▸ Exercise goal
Please update the entries below so that "scientific name" reads "binomial name" everywhere, with nothing else changed.

Begin Task inputs

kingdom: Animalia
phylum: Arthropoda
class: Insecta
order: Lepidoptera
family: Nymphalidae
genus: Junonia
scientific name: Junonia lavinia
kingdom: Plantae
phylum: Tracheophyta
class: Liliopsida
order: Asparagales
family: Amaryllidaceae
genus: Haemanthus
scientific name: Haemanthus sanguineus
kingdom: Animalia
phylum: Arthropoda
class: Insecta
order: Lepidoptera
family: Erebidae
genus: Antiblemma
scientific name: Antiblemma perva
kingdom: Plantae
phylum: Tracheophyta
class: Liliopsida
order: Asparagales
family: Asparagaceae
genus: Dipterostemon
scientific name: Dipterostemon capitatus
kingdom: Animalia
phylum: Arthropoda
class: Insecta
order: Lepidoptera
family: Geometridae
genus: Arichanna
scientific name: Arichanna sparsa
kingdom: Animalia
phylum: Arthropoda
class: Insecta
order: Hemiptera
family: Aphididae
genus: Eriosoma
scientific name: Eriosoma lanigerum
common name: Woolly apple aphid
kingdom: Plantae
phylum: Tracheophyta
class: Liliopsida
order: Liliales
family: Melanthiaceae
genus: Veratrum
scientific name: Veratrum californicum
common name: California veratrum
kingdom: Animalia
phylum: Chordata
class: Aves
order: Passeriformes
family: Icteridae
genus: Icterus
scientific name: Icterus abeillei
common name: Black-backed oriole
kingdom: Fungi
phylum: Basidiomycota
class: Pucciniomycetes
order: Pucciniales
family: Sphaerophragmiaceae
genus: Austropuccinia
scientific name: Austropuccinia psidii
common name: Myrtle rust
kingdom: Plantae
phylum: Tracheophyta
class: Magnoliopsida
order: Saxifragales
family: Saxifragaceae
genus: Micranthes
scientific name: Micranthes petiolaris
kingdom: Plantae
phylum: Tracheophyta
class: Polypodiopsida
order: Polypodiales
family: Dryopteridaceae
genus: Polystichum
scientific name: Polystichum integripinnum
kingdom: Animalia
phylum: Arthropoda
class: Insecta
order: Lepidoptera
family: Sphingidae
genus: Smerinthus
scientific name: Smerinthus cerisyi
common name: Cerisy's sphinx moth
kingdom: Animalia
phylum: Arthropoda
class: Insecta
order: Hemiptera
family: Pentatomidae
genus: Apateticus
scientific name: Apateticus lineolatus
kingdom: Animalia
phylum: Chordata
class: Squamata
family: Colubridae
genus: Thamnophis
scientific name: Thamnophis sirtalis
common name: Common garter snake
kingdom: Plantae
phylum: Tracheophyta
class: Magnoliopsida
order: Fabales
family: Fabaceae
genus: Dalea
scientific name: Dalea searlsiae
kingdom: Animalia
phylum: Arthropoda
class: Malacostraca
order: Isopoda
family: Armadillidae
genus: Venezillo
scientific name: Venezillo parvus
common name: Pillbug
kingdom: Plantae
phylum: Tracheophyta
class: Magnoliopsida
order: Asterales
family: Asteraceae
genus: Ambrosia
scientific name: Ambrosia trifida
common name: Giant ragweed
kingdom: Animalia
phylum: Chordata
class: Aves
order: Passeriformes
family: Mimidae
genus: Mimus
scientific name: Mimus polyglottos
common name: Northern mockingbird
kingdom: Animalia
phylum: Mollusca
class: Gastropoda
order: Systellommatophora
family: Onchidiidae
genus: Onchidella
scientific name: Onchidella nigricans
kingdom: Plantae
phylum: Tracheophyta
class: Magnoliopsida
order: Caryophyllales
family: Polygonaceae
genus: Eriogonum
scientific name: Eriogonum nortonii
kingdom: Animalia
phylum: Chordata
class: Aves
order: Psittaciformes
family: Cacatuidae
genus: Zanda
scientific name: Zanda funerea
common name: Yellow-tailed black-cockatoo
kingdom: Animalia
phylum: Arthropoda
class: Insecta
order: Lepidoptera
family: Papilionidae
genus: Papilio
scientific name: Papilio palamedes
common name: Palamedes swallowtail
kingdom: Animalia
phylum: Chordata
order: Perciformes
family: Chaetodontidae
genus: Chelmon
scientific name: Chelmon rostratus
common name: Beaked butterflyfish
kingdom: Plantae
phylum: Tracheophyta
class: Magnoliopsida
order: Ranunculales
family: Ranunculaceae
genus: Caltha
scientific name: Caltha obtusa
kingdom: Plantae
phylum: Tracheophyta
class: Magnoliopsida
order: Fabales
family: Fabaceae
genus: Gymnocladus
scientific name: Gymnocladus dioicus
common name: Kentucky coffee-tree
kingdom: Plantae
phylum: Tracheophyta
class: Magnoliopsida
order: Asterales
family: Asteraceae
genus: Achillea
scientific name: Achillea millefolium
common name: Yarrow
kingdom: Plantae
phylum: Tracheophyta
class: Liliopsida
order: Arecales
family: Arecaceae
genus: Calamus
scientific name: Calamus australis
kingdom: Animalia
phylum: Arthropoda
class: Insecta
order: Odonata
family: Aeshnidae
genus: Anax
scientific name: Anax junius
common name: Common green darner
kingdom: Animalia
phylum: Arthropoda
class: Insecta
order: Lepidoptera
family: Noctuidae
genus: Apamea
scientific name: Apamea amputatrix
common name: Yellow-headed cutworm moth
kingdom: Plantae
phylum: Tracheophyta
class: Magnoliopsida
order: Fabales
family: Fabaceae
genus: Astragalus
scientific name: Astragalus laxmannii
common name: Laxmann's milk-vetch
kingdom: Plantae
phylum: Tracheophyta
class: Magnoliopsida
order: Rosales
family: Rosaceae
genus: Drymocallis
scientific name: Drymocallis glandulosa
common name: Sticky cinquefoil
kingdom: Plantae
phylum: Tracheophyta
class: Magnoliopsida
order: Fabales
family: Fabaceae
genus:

End Task inputs

▸ The completed task
kingdom: Animalia
phylum: Arthropoda
class: Insecta
order: Lepidoptera
family: Nymphalidae
genus: Junonia
binomial name: Junonia lavinia
kingdom: Plantae
phylum: Tracheophyta
class: Liliopsida
order: Asparagales
family: Amaryllidaceae
genus: Haemanthus
binomial name: Haemanthus sanguineus
kingdom: Animalia
phylum: Arthropoda
class: Insecta
order: Lepidoptera
family: Erebidae
genus: Antiblemma
binomial name: Antiblemma perva
kingdom: Plantae
phylum: Tracheophyta
class: Liliopsida
order: Asparagales
family: Asparagaceae
genus: Dipterostemon
binomial name: Dipterostemon capitatus
kingdom: Animalia
phylum: Arthropoda
class: Insecta
order: Lepidoptera
family: Geometridae
genus: Arichanna
binomial name: Arichanna sparsa
kingdom: Animalia
phylum: Arthropoda
class: Insecta
order: Hemiptera
family: Aphididae
genus: Eriosoma
binomial name: Eriosoma lanigerum
common name: Woolly apple aphid
kingdom: Plantae
phylum: Tracheophyta
class: Liliopsida
order: Liliales
family: Melanthiaceae
genus: Veratrum
binomial name: Veratrum californicum
common name: California veratrum
kingdom: Animalia
phylum: Chordata
class: Aves
order: Passeriformes
family: Icteridae
genus: Icterus
binomial name: Icterus abeillei
common name: Black-backed oriole
kingdom: Fungi
phylum: Basidiomycota
class: Pucciniomycetes
order: Pucciniales
family: Sphaerophragmiaceae
genus: Austropuccinia
binomial name: Austropuccinia psidii
common name: Myrtle rust
kingdom: Plantae
phylum: Tracheophyta
class: Magnoliopsida
order: Saxifragales
family: Saxifragaceae
genus: Micranthes
binomial name: Micranthes petiolaris
kingdom: Plantae
phylum: Tracheophyta
class: Polypodiopsida
order: Polypodiales
family: Dryopteridaceae
genus: Polystichum
binomial name: Polystichum integripinnum
kingdom: Animalia
phylum: Arthropoda
class: Insecta
order: Lepidoptera
family: Sphingidae
genus: Smerinthus
binomial name: Smerinthus cerisyi
common name: Cerisy's sphinx moth
kingdom: Animalia
phylum: Arthropoda
class: Insecta
order: Hemiptera
family: Pentatomidae
genus: Apateticus
binomial name: Apateticus lineolatus
kingdom: Animalia
phylum: Chordata
class: Squamata
family: Colubridae
genus: Thamnophis
binomial name: Thamnophis sirtalis
common name: Common garter snake
kingdom: Plantae
phylum: Tracheophyta
class: Magnoliopsida
order: Fabales
family: Fabaceae
genus: Dalea
binomial name: Dalea searlsiae
kingdom: Animalia
phylum: Arthropoda
class: Malacostraca
order: Isopoda
family: Armadillidae
genus: Venezillo
binomial name: Venezillo parvus
common name: Pillbug
kingdom: Plantae
phylum: Tracheophyta
class: Magnoliopsida
order: Asterales
family: Asteraceae
genus: Ambrosia
binomial name: Ambrosia trifida
common name: Giant ragweed
kingdom: Animalia
phylum: Chordata
class: Aves
order: Passeriformes
family: Mimidae
genus: Mimus
binomial name: Mimus polyglottos
common name: Northern mockingbird
kingdom: Animalia
phylum: Mollusca
class: Gastropoda
order: Systellommatophora
family: Onchidiidae
genus: Onchidella
binomial name: Onchidella nigricans
kingdom: Plantae
phylum: Tracheophyta
class: Magnoliopsida
order: Caryophyllales
family: Polygonaceae
genus: Eriogonum
binomial name: Eriogonum nortonii
kingdom: Animalia
phylum: Chordata
class: Aves
order: Psittaciformes
family: Cacatuidae
genus: Zanda
binomial name: Zanda funerea
common name: Yellow-tailed black-cockatoo
kingdom: Animalia
phylum: Arthropoda
class: Insecta
order: Lepidoptera
family: Papilionidae
genus: Papilio
binomial name: Papilio palamedes
common name: Palamedes swallowtail
kingdom: Animalia
phylum: Chordata
order: Perciformes
family: Chaetodontidae
genus: Chelmon
binomial name: Chelmon rostratus
common name: Beaked butterflyfish
kingdom: Plantae
phylum: Tracheophyta
class: Magnoliopsida
order: Ranunculales
family: Ranunculaceae
genus: Caltha
binomial name: Caltha obtusa
kingdom: Plantae
phylum: Tracheophyta
class: Magnoliopsida
order: Fabales
family: Fabaceae
genus: Gymnocladus
binomial name: Gymnocladus dioicus
common name: Kentucky coffee-tree
kingdom: Plantae
phylum: Tracheophyta
class: Magnoliopsida
order: Asterales
family: Asteraceae
genus: Achillea
binomial name: Achillea millefolium
common name: Yarrow
kingdom: Plantae
phylum: Tracheophyta
class: Liliopsida
order: Arecales
family: Arecaceae
genus: Calamus
binomial name: Calamus australis
kingdom: Animalia
phylum: Arthropoda
class: Insecta
order: Odonata
family: Aeshnidae
genus: Anax
binomial name: Anax junius
common name: Common green darner
kingdom: Animalia
phylum: Arthropoda
class: Insecta
order: Lepidoptera
family: Noctuidae
genus: Apamea
binomial name: Apamea amputatrix
common name: Yellow-headed cutworm moth
kingdom: Plantae
phylum: Tracheophyta
class: Magnoliopsida
order: Fabales
family: Fabaceae
genus: Astragalus
binomial name: Astragalus laxmannii
common name: Laxmann's milk-vetch
kingdom: Plantae
phylum: Tracheophyta
class: Magnoliopsida
order: Rosales
family: Rosaceae
genus: Drymocallis
binomial name: Drymocallis glandulosa
common name: Sticky cinquefoil
kingdom: Plantae
phylum: Tracheophyta
class: Magnoliopsida
order: Fabales
family: Fabaceae
genus:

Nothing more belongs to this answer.